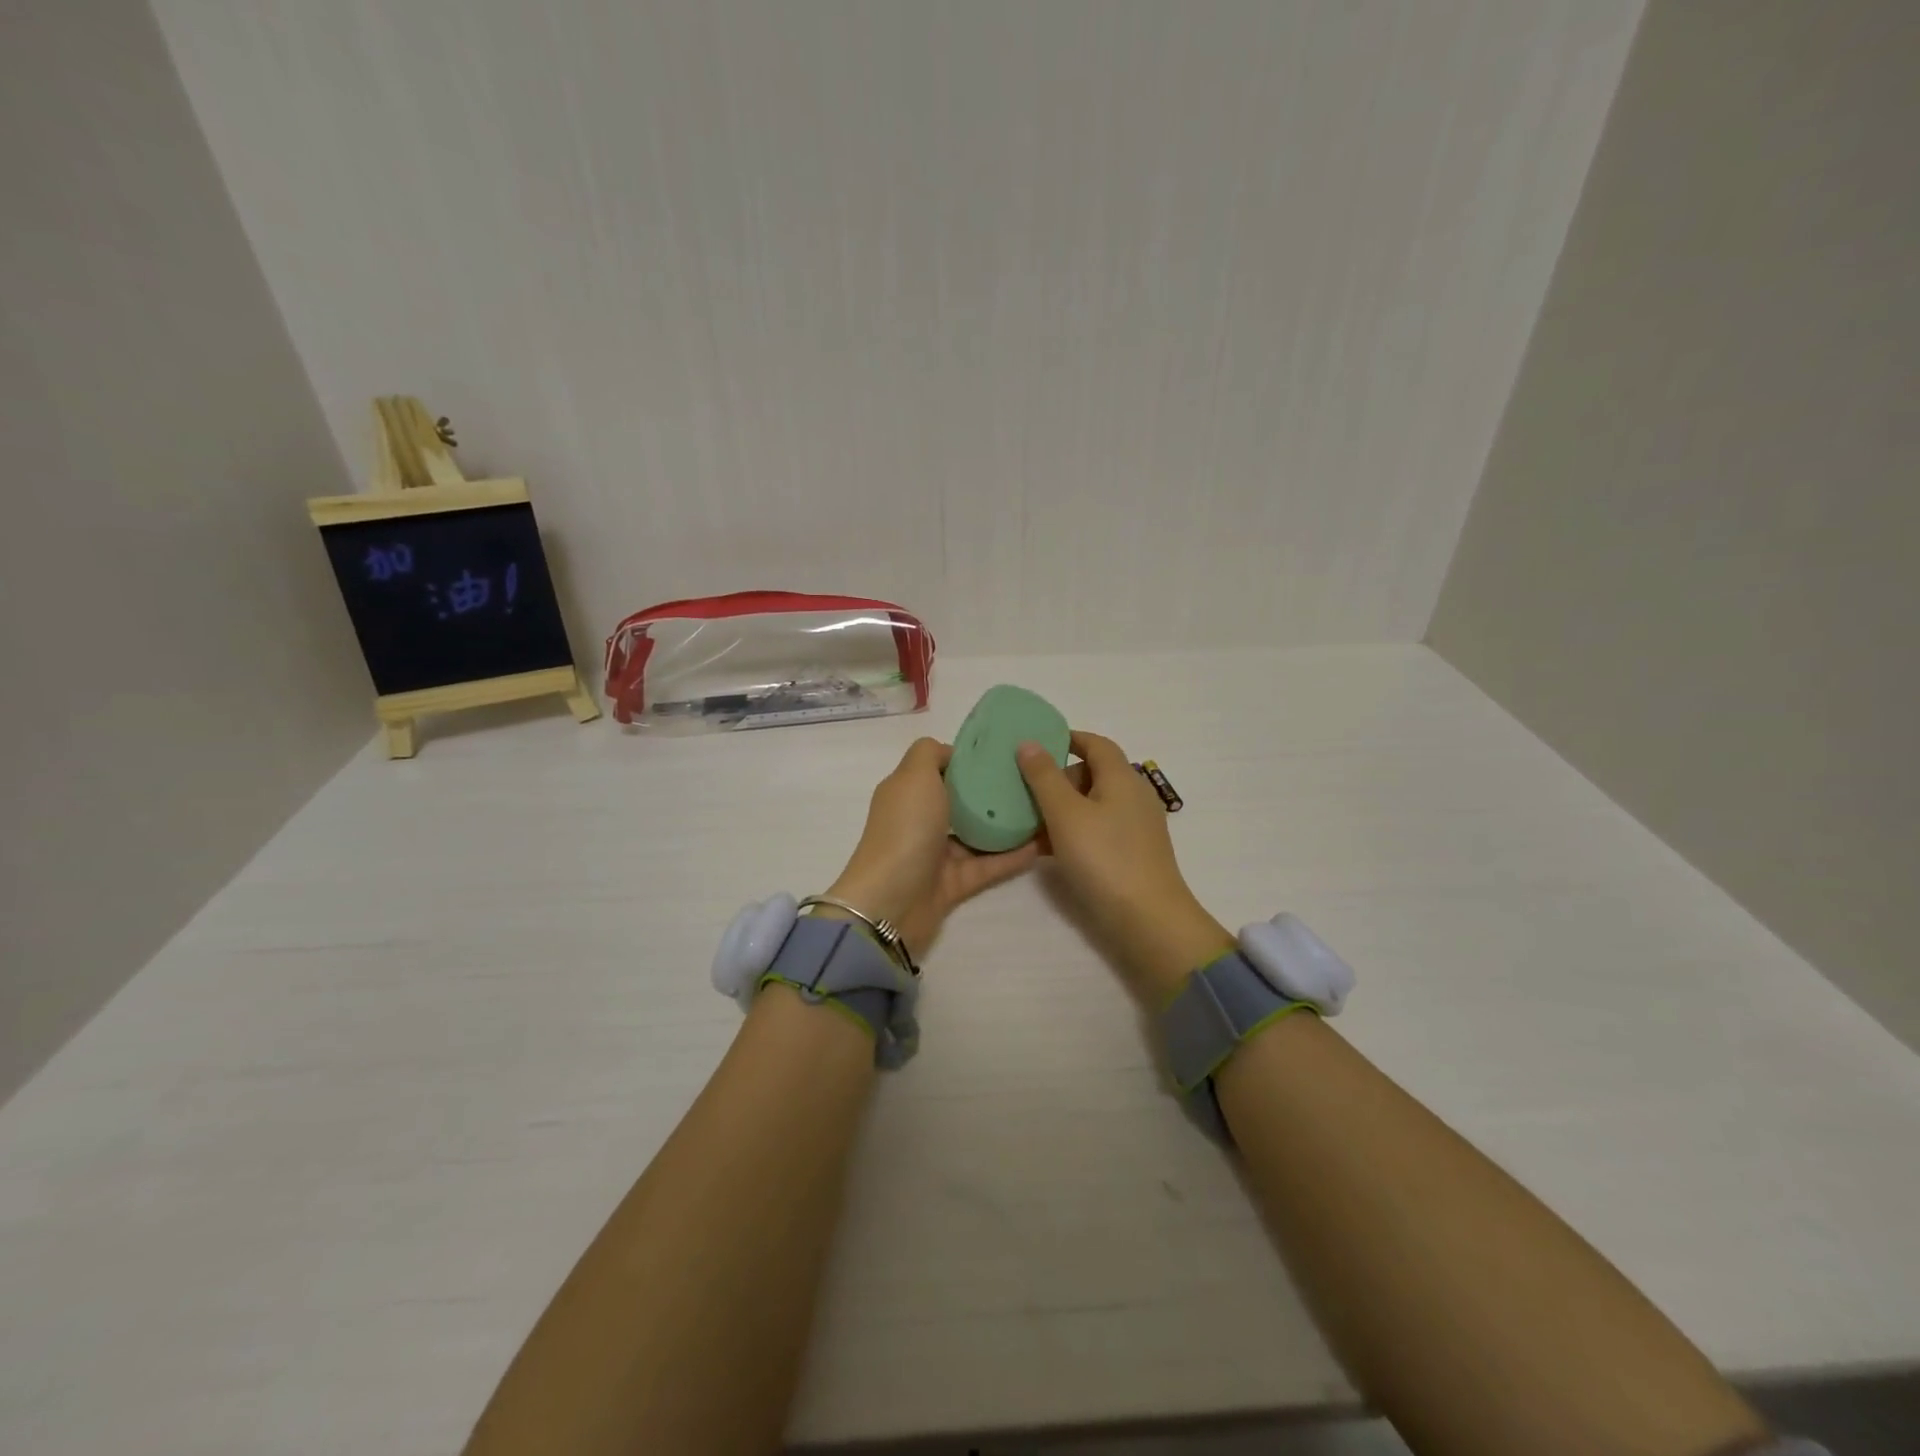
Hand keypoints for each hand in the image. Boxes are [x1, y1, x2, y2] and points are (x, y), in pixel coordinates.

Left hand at [824, 737, 1037, 956]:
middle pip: (961, 801)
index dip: (968, 759)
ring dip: (1007, 825)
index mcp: (908, 792)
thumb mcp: (913, 776)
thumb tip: (952, 754)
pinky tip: (1042, 844)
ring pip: (978, 834)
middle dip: (993, 791)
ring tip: (1044, 809)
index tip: (1004, 753)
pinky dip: (1013, 856)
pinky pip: (990, 865)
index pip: (940, 768)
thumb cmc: (904, 829)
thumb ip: (930, 753)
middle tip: (1032, 780)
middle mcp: (921, 820)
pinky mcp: (956, 883)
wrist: (892, 903)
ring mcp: (938, 854)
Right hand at [1019, 731, 1232, 1002]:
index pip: (1095, 743)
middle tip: (1027, 792)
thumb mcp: (1065, 813)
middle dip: (1058, 778)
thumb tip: (1029, 743)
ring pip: (1093, 804)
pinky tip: (1048, 849)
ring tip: (1029, 823)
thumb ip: (1044, 777)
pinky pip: (1098, 829)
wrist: (1147, 919)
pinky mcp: (1133, 852)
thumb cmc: (1104, 858)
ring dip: (1062, 808)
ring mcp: (1136, 825)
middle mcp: (1134, 795)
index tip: (1037, 746)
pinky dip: (1074, 831)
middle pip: (1093, 773)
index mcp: (1122, 777)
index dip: (1067, 739)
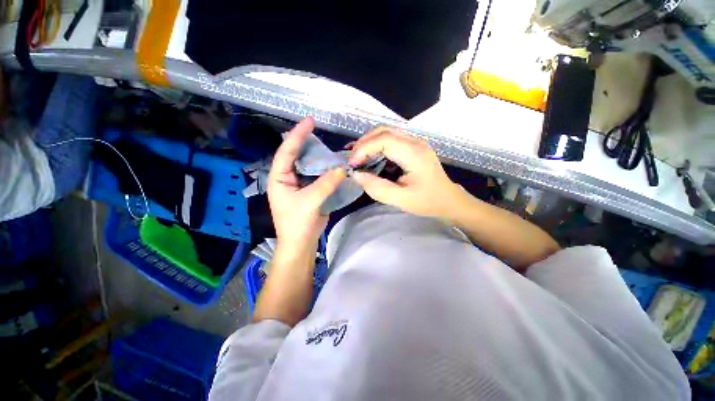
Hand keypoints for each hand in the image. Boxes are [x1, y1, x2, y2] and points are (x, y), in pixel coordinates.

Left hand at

________________________

Work required ▸ Show every line of the data that includes the string "hand".

Response to this task ▸
Hand keypoints for each hand in the image. Boxes are [x1, y1, x2, y2] and points are (x, y), in pixel coordinates.
Left hand at [824, 737, 1037, 956]:
Right hand at [1019, 731, 1232, 1002]:
Hand keypoints for each hand in the image. Boxes are [x1, y1, x2, y2] and points are (x, y), in pixel coordinates.
Left hand at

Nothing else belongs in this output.